Rows from a data collection:
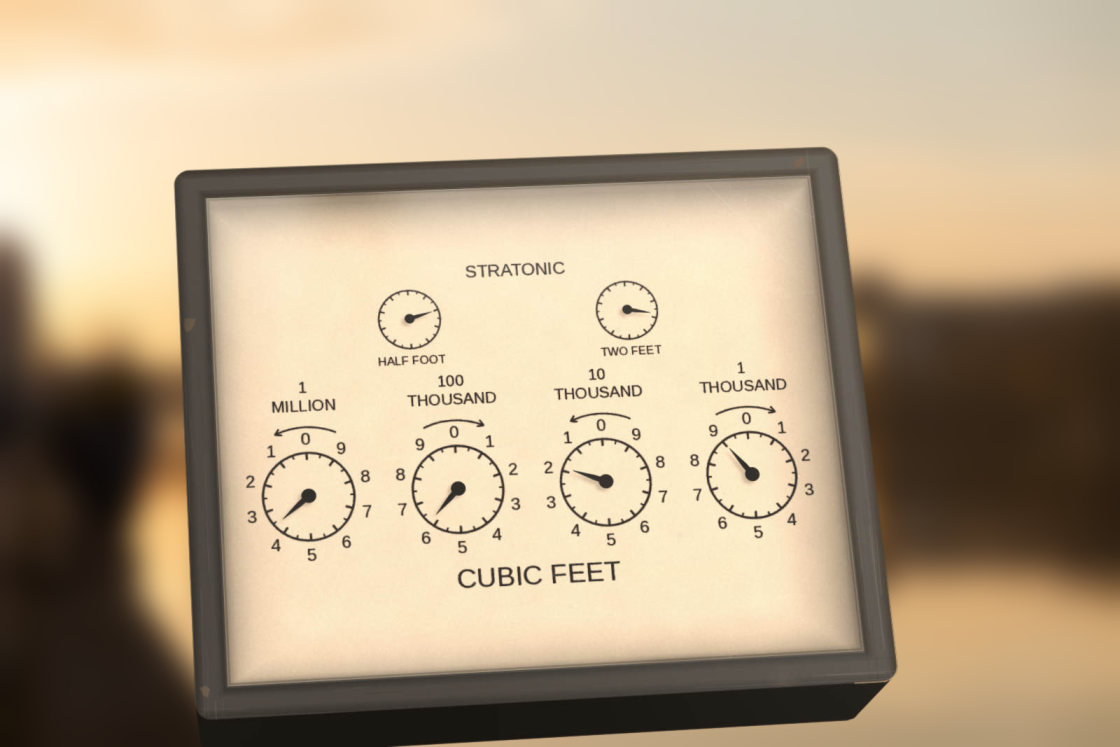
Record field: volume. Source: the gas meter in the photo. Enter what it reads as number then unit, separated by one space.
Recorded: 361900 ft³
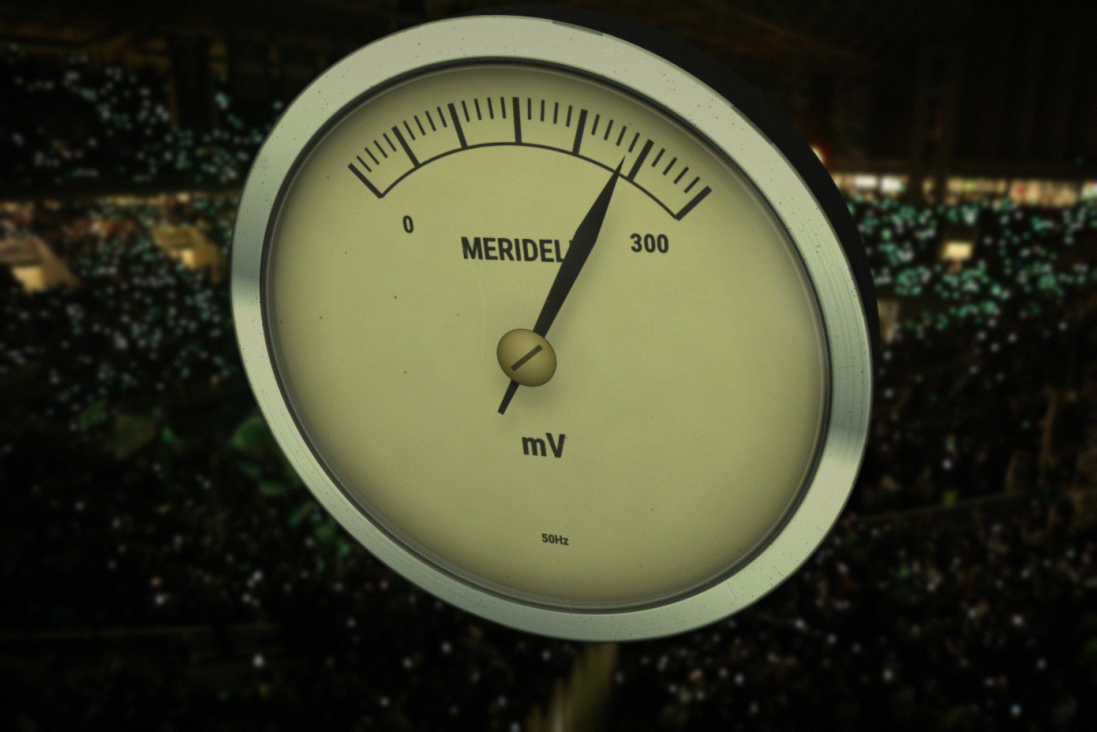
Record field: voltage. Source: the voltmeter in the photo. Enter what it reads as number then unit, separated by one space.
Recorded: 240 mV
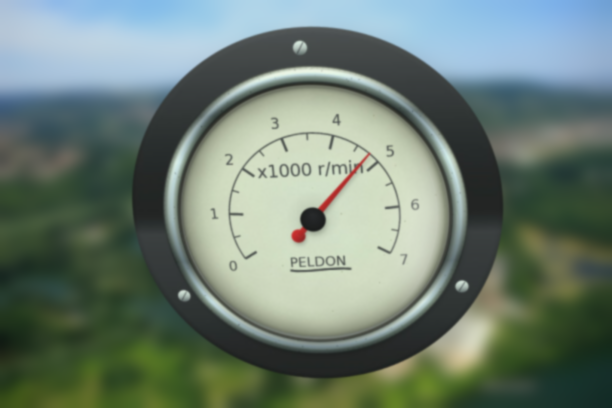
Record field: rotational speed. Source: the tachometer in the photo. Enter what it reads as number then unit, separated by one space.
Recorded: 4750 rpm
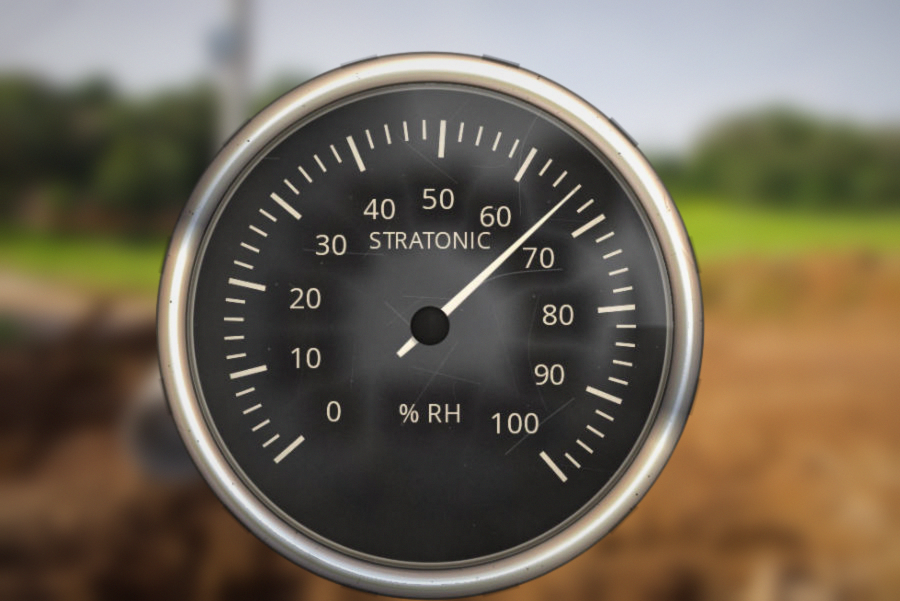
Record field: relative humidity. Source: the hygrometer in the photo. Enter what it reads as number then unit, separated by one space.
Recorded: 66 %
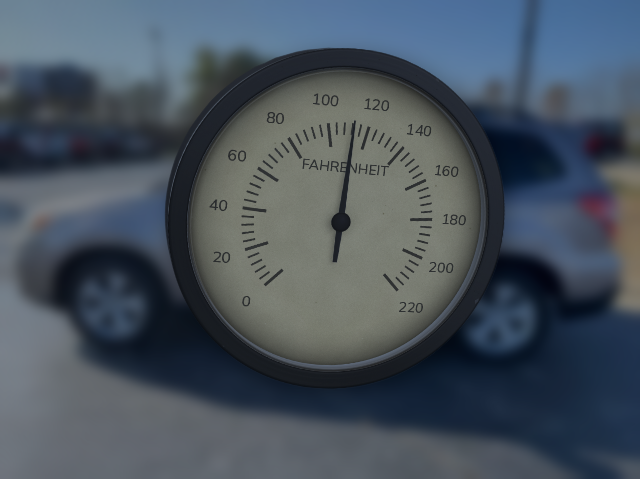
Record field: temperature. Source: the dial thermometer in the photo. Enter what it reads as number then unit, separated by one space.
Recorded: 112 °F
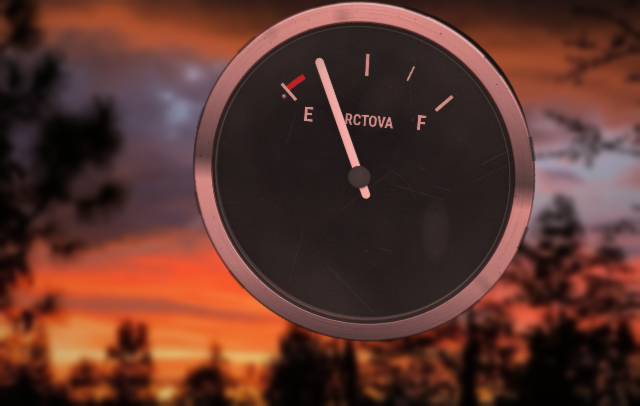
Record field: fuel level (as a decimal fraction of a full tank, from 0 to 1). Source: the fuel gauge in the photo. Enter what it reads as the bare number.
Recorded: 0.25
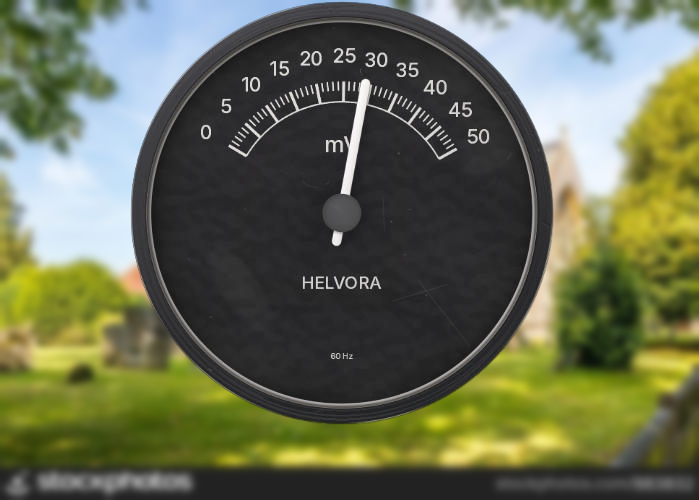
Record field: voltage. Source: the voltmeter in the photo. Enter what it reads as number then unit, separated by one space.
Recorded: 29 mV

▶ _TASK_
Reproduce the rows above, switching "Record field" to "Log field" everywhere and changing nothing else. Leave the pictures out.

▶ _YOUR RESPONSE_
Log field: volume. Source: the gas meter in the photo. Enter what it reads as number then unit, separated by one space.
Recorded: 361900 ft³
Log field: voltage. Source: the voltmeter in the photo. Enter what it reads as number then unit, separated by one space.
Recorded: 240 mV
Log field: rotational speed. Source: the tachometer in the photo. Enter what it reads as number then unit, separated by one space.
Recorded: 4750 rpm
Log field: relative humidity. Source: the hygrometer in the photo. Enter what it reads as number then unit, separated by one space.
Recorded: 66 %
Log field: temperature. Source: the dial thermometer in the photo. Enter what it reads as number then unit, separated by one space.
Recorded: 112 °F
Log field: fuel level (as a decimal fraction of a full tank, from 0 to 1). Source: the fuel gauge in the photo. Enter what it reads as the bare number.
Recorded: 0.25
Log field: voltage. Source: the voltmeter in the photo. Enter what it reads as number then unit, separated by one space.
Recorded: 29 mV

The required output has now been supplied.